Nursing home fined $1500 for neglect

Woman fell nine times in 7 months, and didn’t get 22 doses of necessary medications but the State only fined the home $1500.

A resident fell nine times in seven months before anyone at her nursing home acted to prevent further falls. Her chart also describes six weeks last fall when she was behaving wildly — yelling, pacing, threatening staff and taking off her clothes, among other things. But none of her caregivers connected that to the fact that they failed during those same weeks to give her 22 doses of a drug to treat her mental illness.

For failing to provide that necessary care, Santa Rosa Care Center paid a $1,500 fine last week to the Arizona Department of Health Services, which licenses nursing homes and other elder-care facilities.
Last week’s $1,500 fine was the second penalty Santa Rosa has paid since Oct. 31. The home paid $3,500 after a March 2006 complaint investigation documented that a male nurse and two other staffers were verbally, emotionally and physically abusive to seven residents.

One of the residents was kicked, another was restrained with a choke hold, another had his arm twisted behind his back, and several of the residents said staff members had yelled at them.

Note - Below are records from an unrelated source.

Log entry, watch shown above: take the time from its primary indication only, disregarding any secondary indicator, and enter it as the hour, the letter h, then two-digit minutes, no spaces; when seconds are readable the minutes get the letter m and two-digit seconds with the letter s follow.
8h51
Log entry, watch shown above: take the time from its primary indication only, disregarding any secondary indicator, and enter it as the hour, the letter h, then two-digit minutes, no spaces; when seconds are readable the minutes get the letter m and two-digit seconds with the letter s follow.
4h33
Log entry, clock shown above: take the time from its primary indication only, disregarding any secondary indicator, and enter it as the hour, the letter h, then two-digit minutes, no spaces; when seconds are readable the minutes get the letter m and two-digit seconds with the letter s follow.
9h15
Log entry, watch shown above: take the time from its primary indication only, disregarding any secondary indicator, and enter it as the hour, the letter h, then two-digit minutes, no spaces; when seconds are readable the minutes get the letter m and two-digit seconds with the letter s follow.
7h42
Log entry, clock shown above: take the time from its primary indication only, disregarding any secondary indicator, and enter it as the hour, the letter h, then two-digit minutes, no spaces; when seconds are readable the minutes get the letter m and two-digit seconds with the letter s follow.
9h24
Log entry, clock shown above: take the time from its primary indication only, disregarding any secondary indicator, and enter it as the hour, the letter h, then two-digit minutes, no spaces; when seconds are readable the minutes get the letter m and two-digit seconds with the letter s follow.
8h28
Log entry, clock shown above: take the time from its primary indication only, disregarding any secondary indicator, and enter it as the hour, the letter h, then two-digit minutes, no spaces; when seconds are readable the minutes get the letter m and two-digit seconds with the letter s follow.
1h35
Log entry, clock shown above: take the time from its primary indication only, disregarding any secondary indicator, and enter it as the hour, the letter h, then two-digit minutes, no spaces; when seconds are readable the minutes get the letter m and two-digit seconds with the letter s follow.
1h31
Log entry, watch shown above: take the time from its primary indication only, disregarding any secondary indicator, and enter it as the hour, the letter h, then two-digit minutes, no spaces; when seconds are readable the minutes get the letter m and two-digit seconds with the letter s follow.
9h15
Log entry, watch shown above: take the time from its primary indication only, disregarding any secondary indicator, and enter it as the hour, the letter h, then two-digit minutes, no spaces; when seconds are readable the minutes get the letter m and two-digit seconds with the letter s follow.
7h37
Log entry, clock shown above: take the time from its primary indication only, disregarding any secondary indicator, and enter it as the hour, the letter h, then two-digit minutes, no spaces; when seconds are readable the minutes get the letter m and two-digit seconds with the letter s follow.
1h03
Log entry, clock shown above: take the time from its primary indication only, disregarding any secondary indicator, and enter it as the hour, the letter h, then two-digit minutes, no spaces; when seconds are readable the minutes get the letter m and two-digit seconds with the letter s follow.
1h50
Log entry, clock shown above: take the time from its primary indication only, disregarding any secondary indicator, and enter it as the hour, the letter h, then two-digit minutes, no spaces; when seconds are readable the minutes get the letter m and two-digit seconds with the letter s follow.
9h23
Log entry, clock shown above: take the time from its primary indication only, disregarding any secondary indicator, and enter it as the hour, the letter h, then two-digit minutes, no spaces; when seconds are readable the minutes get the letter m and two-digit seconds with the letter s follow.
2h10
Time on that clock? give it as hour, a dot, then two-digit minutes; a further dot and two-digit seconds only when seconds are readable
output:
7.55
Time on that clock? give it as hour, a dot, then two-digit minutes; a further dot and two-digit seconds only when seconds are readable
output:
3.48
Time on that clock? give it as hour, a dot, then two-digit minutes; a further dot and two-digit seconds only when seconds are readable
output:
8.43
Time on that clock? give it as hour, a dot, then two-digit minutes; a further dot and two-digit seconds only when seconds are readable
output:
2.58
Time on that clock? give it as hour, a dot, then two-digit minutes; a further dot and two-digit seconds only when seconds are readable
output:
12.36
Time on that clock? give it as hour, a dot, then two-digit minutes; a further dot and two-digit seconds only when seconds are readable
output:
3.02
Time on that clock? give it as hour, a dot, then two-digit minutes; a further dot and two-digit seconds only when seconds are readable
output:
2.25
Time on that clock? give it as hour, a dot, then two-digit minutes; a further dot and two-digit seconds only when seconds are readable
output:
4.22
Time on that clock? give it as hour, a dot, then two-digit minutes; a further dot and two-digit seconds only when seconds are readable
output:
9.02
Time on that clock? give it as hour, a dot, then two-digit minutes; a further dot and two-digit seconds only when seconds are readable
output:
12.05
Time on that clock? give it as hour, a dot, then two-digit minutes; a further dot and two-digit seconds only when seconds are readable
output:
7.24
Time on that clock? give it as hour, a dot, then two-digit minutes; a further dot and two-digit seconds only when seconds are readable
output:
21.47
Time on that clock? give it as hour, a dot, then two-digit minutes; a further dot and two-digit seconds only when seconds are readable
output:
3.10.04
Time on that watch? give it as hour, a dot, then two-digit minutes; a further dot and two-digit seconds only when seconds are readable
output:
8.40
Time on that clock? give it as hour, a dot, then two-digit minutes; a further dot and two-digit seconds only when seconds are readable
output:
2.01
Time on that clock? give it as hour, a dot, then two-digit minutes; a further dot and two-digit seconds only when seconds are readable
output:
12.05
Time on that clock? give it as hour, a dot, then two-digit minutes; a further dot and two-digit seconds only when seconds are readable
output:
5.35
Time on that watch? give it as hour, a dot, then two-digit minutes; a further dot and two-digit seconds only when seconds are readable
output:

The purpose of a fine is “to create enough incentive to stay in compliance (with state licensing rules) but to not be so detrimental to the facility as to pull too many resources away from patient care,” Wynn said.
Grabel said he thought the penalty was low, “considering what happened to the patient … If the individual had nine falls, there should have been a fall-prevention plan that was implemented for her. If there was a problem with her getting her meds appropriately, then that also should have been taken care of as part of a plan. We need to make sure that we have better care for our elderly.”